According to the complaint submitted on behalf of Romo and his two daughters to the Superior Court for the State of California by the Center on Race, Poverty and the Environment, 5.4 million people live within a mile of one of California’s 82,000 active oil and gas wells. More than a third of them – some 1.8 million Californians – live in communities that have been identified as already being overburdened by pollution.
Some 92 percent of the Californians who live within a mile of an active oil or gas well are people of color, the complaint says. Meanwhile, children of color make up nearly 84 percent of the students attending schools within a mile of a well using fracking or another extreme extraction technique. More than 60% of them are Latino.
“Fracking in California, like many places around the world, is a civil rights issue,” Madeline Stano, an attorney with the Center on Race, Poverty and the Environment representing the Romos, told DeSmog. “It’s something that overwhelmingly impacts and hurts low-income people and people of color.”

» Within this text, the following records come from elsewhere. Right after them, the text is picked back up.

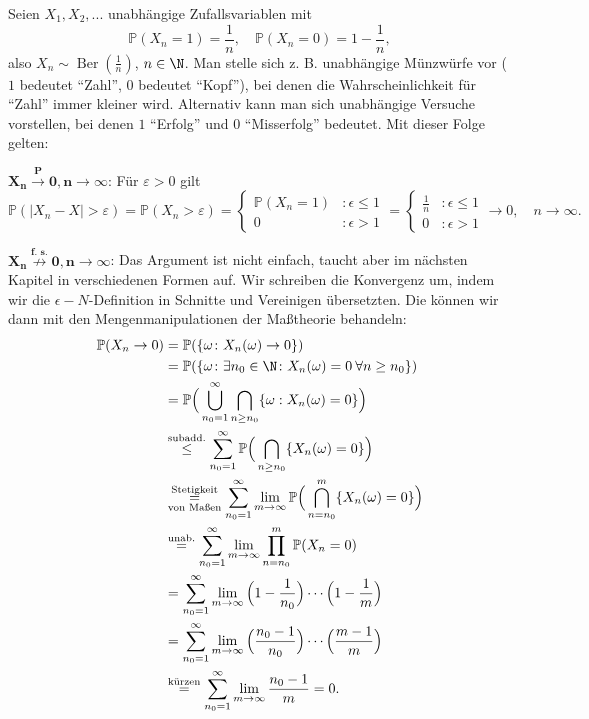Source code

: \begin{beispiel}\label{Adam}
	Seien $X_1, X_2, ... $ unabh\"angige Zufallsvariablen mit $$\mathbb{P}(X_n = 1) = \frac{1}{n}, \quad \mathbb{P}(X_n = 0) = 1 - \frac{1}{n},$$ also $X_n \sim \operatorname{Ber}(\frac{1}{n})$, $n \in \N$. Man stelle sich z. B. unabh\"angige M\"unzw\"urfe vor ($1$ bedeutet \enquote{Zahl}, $0$ bedeutet \enquote{Kopf}), bei denen die Wahrscheinlichkeit f\"ur \enquote{Zahl} immer kleiner wird. Alternativ kann man sich unabh\"angige Versuche vorstellen, bei denen $1$ \enquote{Erfolg} und $0$ \enquote{Misserfolg} bedeutet. Mit dieser Folge gelten:\smallskip
	
	$\mathbf{X_n \overset{P}{\longrightarrow}0, n \to \infty}$:
	Für $\varepsilon > 0$ gilt 
	\[ \mathbb{P}(|X_n - X| > \varepsilon) = \mathbb{P}(X_n > \varepsilon) = 
	\begin{cases} 
	\mathbb{P}(X_n = 1)&: \epsilon\leq 1\\
	0&: \epsilon> 1
	\end{cases}
	 = 
	 \begin{cases}
		 \frac{1}{n}&: \epsilon\leq 1\\
		 0 &: \epsilon >1
	\end{cases}	 
		 \to 0, \quad n \to \infty.
		  \]
	
	$\mathbf{X_n \overset{\text{f. s.}}{\not\longrightarrow}0, n \to \infty}$: Das Argument ist nicht einfach, taucht aber im n\"achsten Kapitel in verschiedenen Formen auf. Wir schreiben die Konvergenz um, indem wir die $\epsilon-N$-Definition in Schnitte und Vereinigen \"ubersetzten. Die k\"onnen wir dann mit den Mengenmanipulationen der Ma\ss theorie behandeln:
	\begin{align*}
		\mathbb{P}(X_n \to 0) &= \mathbb{P}(\{ \omega\colon X_n(\omega) \to 0 \})\\
		& = \mathbb{P}(\{ \omega\colon \exists n_0 \in \N \colon X_n(\omega) = 0 \: \forall n \geq n_0 \})\\
		&= \mathbb{P}\Big(\bigcup_{n_0 = 1}^{\infty} \bigcap_{n \geq n_0} \{ \omega: X_n(\omega) = 0 \}\Big)\\
		& \overset{\text{subadd.}}{\leq} \sum\limits_{n_0 = 1}^{\infty} \mathbb{P}\Big(\bigcap_{n \geq n_0} \{ X_n(\omega) = 0 \}\Big)\\
		& \overset{\text{Stetigkeit}}{\underset{\text{von Maßen}}{=}}\sum\limits_{n_0 = 1}^{\infty} \lim_{m\to\infty}  \mathbb{P}\Big(\bigcap_{n = n_0}^m \{ X_n(\omega) = 0 \}\Big)\\
		& \overset{\text{unab.}}{=} \sum\limits_{n_0 = 1}^{\infty} \lim_{m\to\infty} \prod_{n=n_0}^m \mathbb{P}(X_n = 0)\\
		& = \sum\limits_{n_0 = 1}^{\infty} \lim_{m\to\infty}  \Big(1-\frac{1}{n_0}\Big)\cdots \Big(1-\frac{1}{m}\Big)\\
		& = \sum\limits_{n_0 = 1}^{\infty} \lim_{m\to\infty}  \Big(\frac{n_0-1}{n_0}\Big)\cdots \Big(\frac{m-1}{m}\Big)\\
		& \overset{\text{k\"urzen}}{=} \sum\limits_{n_0 = 1}^{\infty} \lim_{m\to\infty}  \frac{n_0-1}{m}=0.
	\end{align*}
\end{beispiel}

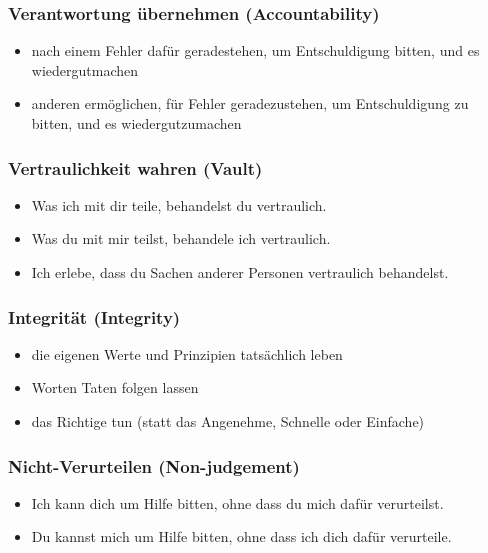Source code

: \subsubsection{Verantwortung übernehmen (Accountability)}

\begin{itemize}
  \item nach einem Fehler dafür geradestehen, um Entschuldigung bitten, und es wiedergutmachen
  \item anderen ermöglichen, für Fehler geradezustehen, um Entschuldigung zu bitten, und es wiedergutzumachen
\end{itemize}


\subsubsection{Vertraulichkeit wahren (Vault)}

\begin{itemize}
  \item \glqq Was ich mit dir teile, behandelst du vertraulich.\grqq
  \item \glqq Was du mit mir teilst, behandele ich vertraulich.\grqq
  \item \glqq Ich erlebe, dass du Sachen anderer Personen vertraulich behandelst.\grqq
\end{itemize}


\subsubsection{Integrität (Integrity)}

\begin{itemize}
  \item die eigenen Werte und Prinzipien tatsächlich leben
  \item Worten Taten folgen lassen
  \item das Richtige tun (statt das Angenehme, Schnelle oder Einfache)
\end{itemize}


\subsubsection{Nicht-Verurteilen (Non-judgement)}

\begin{itemize}
  \item \glqq Ich kann dich um Hilfe bitten, ohne dass du mich dafür verurteilst.\grqq
  \item \glqq Du kannst mich um Hilfe bitten, ohne dass ich dich dafür verurteile.\grqq
\end{itemize}


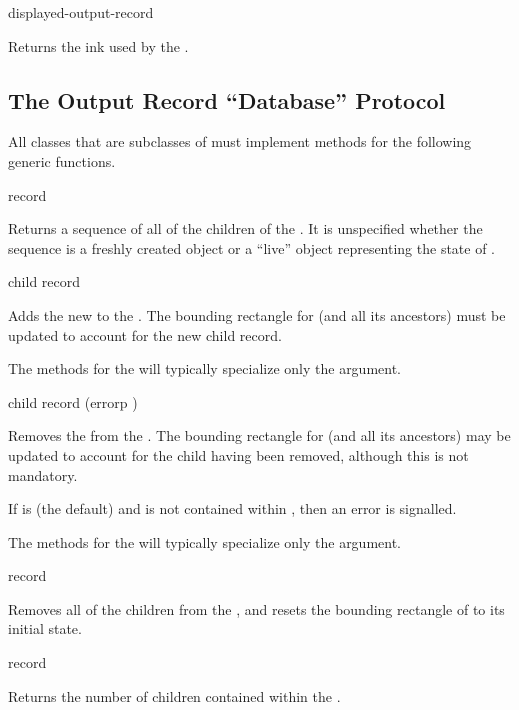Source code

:  {displayed-output-record}

Returns the ink used by the 
.


\subsection {The Output Record ``Database'' Protocol}

All classes that are subclasses of  must implement methods for
the following generic functions.

 {record}

Returns a sequence of all of the children of the 
.  It is unspecified whether the sequence is a freshly created
object or a ``live'' object representing the state of .

 {child record}

Adds the new   to the 
.  The bounding rectangle for  (and all its ancestors)
must be updated to account for the new child record.

The methods for the  will typically specialize only the
 argument.

 {child record \optional (errorp )}

Removes the   from the 
.  The bounding rectangle for  (and all its ancestors)
may be updated to account for the child having been removed, although this is
not mandatory.

If  is  (the default) and  is not contained
within , then an error is signalled.

The methods for the  will typically specialize only the
 argument.

 {record}

Removes all of the children from the  , and
resets the bounding rectangle of  to its initial state.

 {record}

Returns the number of children contained within the 
.


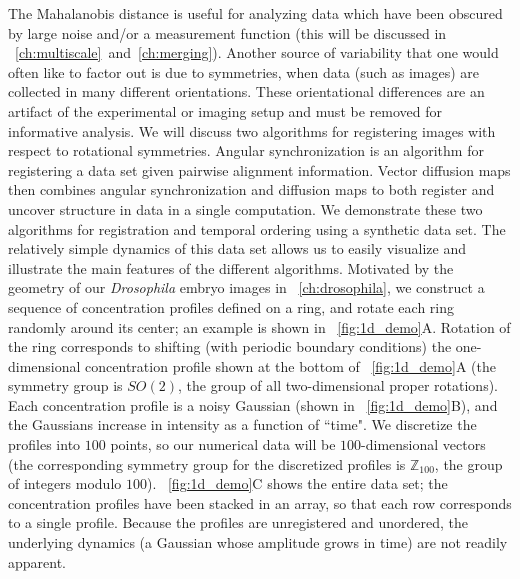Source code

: The Mahalanobis distance is useful for analyzing data which have been obscured by large noise and/or a measurement function (this will be discussed in \chap~\ref{ch:multiscale}~and~\ref{ch:merging}). 
%
Another source of variability that one would often like to factor out is due to symmetries, when data (such as images) are collected in many different orientations. 
%
These orientational differences are an artifact of the experimental or imaging setup and must be removed for informative analysis.
%
We will discuss two algorithms for registering images with respect to rotational symmetries. 
%
Angular synchronization \cite{singer2011angular} is an algorithm for registering a data set given pairwise alignment information. 
%
Vector diffusion maps \cite{singer2012vector} then combines angular synchronization and diffusion maps to both register and uncover structure in data in a single computation. 
%
We demonstrate these two algorithms for registration and temporal ordering using a synthetic data set.
%
The relatively simple dynamics of this data set allows us to easily visualize and illustrate the main features of the different algorithms.
%
Motivated by the geometry of our {\em Drosophila} embryo images in \chap~\ref{ch:drosophila}, we construct a sequence of concentration profiles defined on a ring, and rotate each ring randomly around its center; an example is shown in \fig~\ref{fig:1d_demo}A.
%
Rotation of the ring corresponds to shifting (with periodic boundary conditions) the one-dimensional concentration profile shown at the bottom of \fig~\ref{fig:1d_demo}A (the symmetry group is $SO(2)$, the group of all two-dimensional proper rotations).
%
Each concentration profile is a noisy Gaussian (shown in \fig~\ref{fig:1d_demo}B), and the Gaussians increase in intensity as a function of ``time".
%
We discretize the profiles into $100$ points, so our numerical data will be $100$-dimensional vectors (the corresponding symmetry group for the discretized profiles is $\mathbb{Z}_{100}$, the group of integers modulo $100$).
%
\fig~\ref{fig:1d_demo}C shows the entire data set; the concentration profiles have been stacked in an array, so that each row corresponds to a single profile.
%
Because the profiles are unregistered and unordered, the underlying dynamics (a Gaussian whose amplitude grows in time) are not readily apparent.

Stano says California’s new fracking regulations are inadequate as a matter of law because they allow a discriminatory effect on Latino students and other students of color by permitting them to be over-burdened by environmental degradation from oil drilling and other industrial activities in comparison to their white counterparts.
California’s Government Code section 11135 prohibits the state from administering any program or activity that intentionally or unintentionally discriminates on the basis of race, Stano said. The suit names Governor Brown and California Oil and Gas Supervisor Steve Bohlen as defendants, claiming the state discriminates against Latino students by permitting wells close to the schools they attend.
Governor Brown has been largely silent on the risks posed by fracking even while signing international climate agreements and proposing California adopt the most ambitious renewable energy target in the US. Brown clearly considers himself, and is considered by others, to be a leading voice on the climate – he recently laid into climate deniers at a Vatican climate summit, for instance. But Stano doesn’t think that reputation as a climate leader is warranted.
“The real California climate leader is Rodrigo,” Stano said. “I hope Governor Brown becomes a leader like Rodrigo, who is fighting for his community. That’s the kind of leader I look up to, and that’s the kind of leader that Governor Brown should aspire to be. Climate solutions are not gadgets or talking points.”